Task item:
Copy each line of the following material that has the string "down".
━━━ Supplied material ━━━
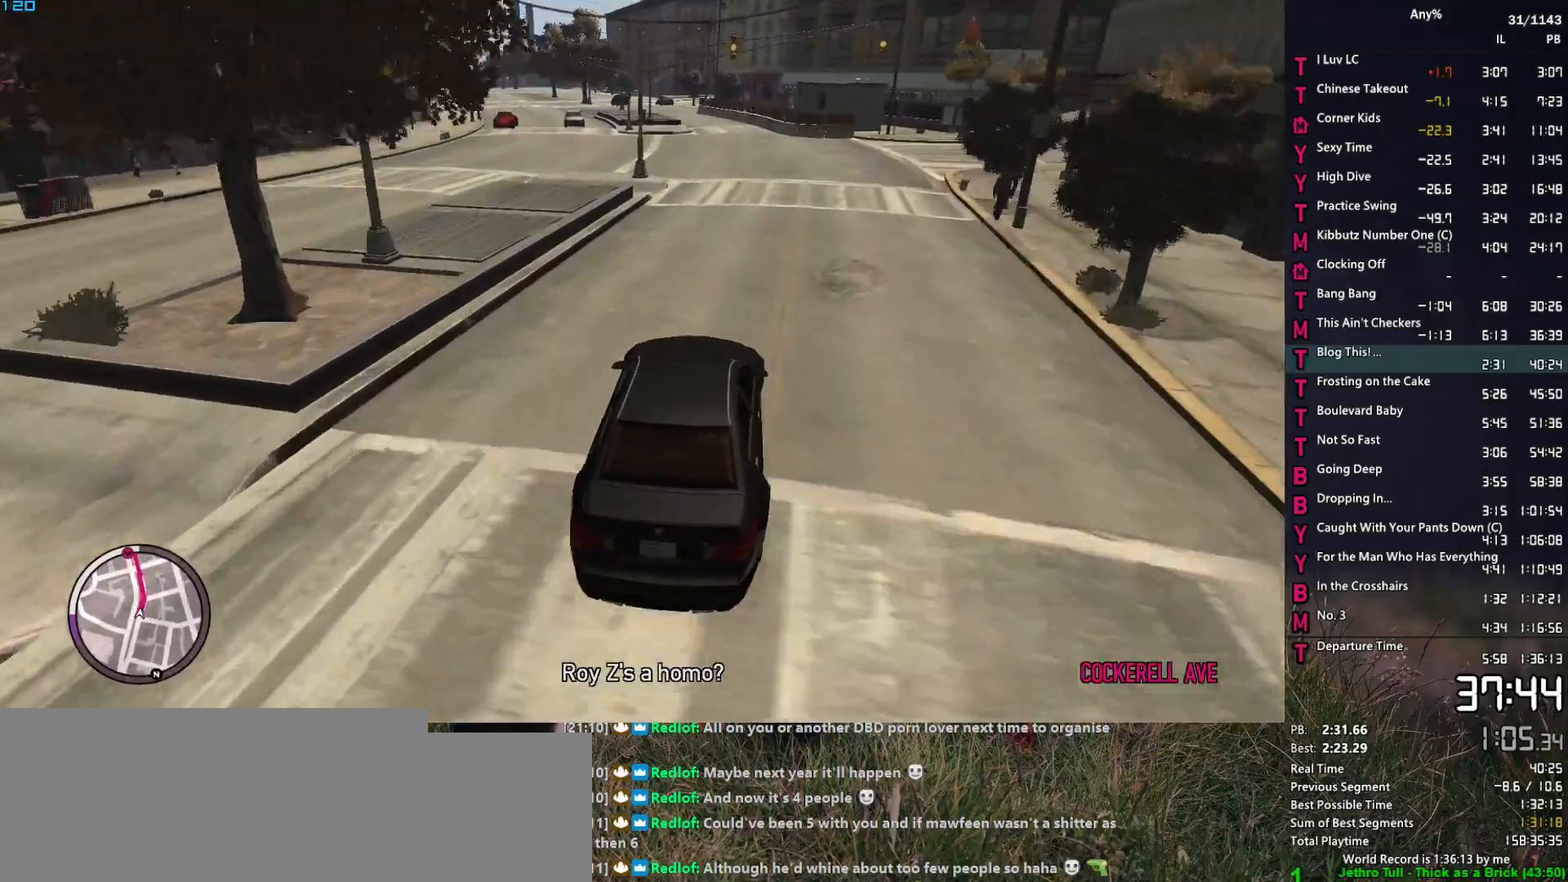
{"keys": ["w"], "mouse": [], "events": []}
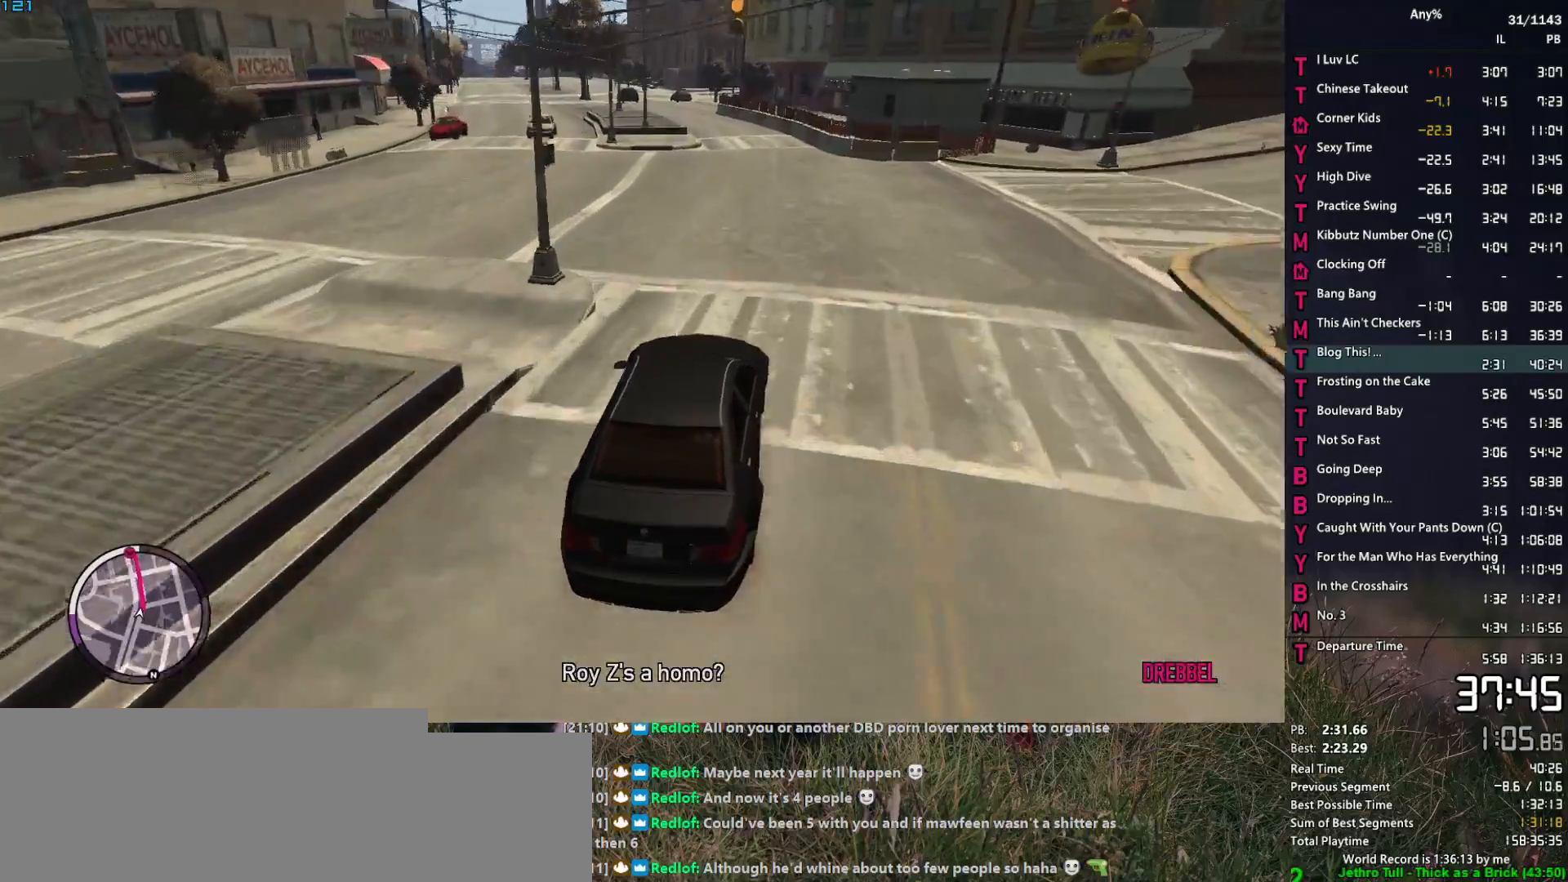
{"keys": ["a", "w"], "mouse": [], "events": [[184, "a", "down"], [267, "a", "up"], [500, "a", "down"]]}
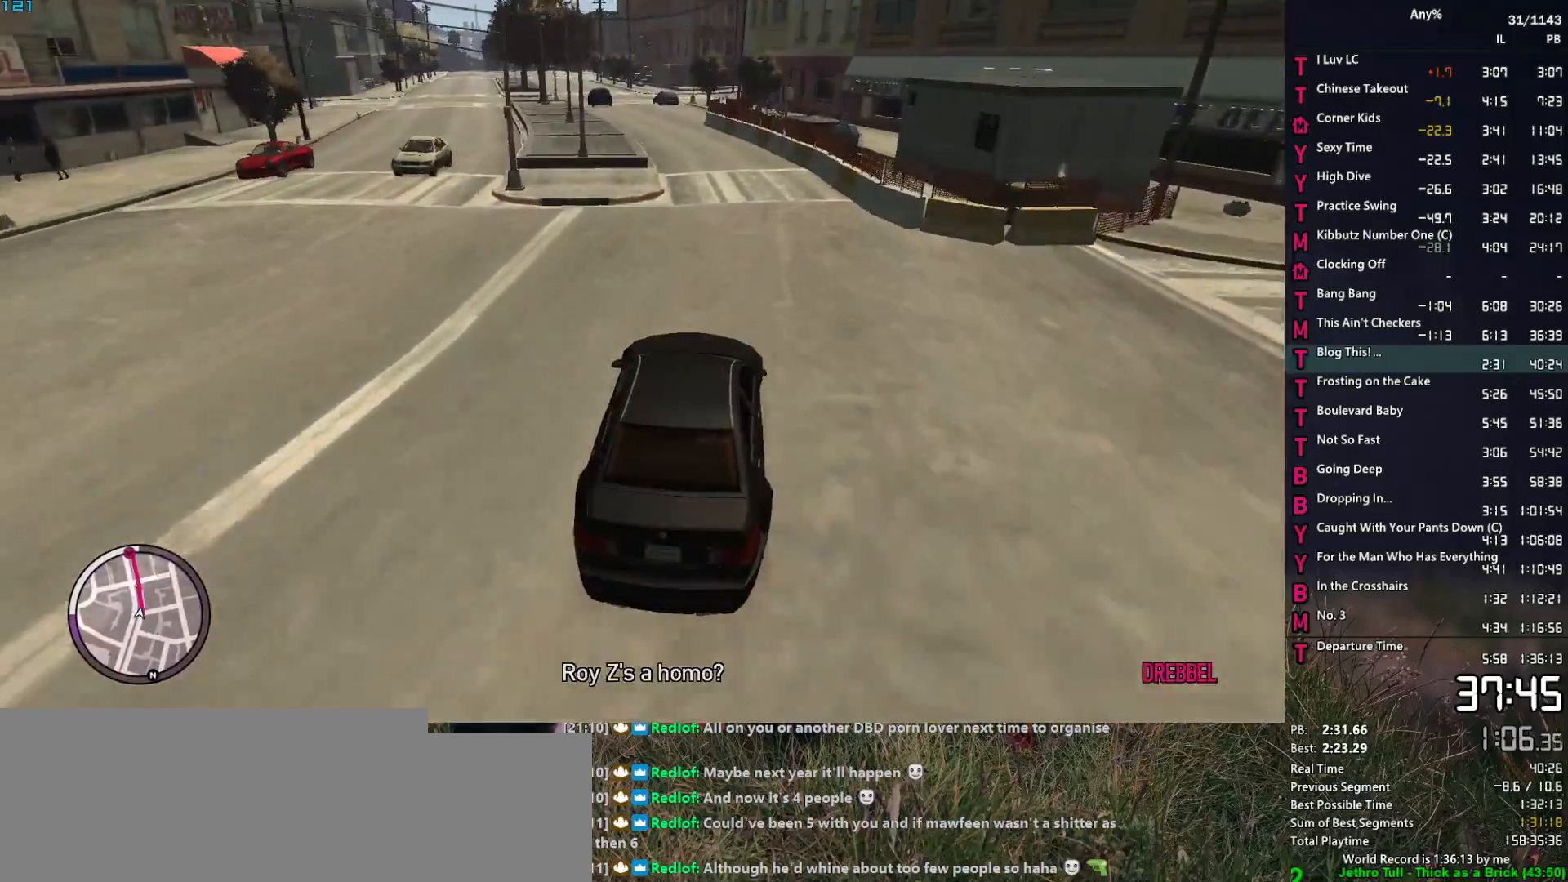
{"keys": ["w"], "mouse": [], "events": [[100, "a", "up"], [184, "a", "down"], [434, "a", "up"]]}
━━━
Exercise response:
{"keys": ["a", "w"], "mouse": [], "events": [[184, "a", "down"], [267, "a", "up"], [500, "a", "down"]]}
{"keys": ["w"], "mouse": [], "events": [[100, "a", "up"], [184, "a", "down"], [434, "a", "up"]]}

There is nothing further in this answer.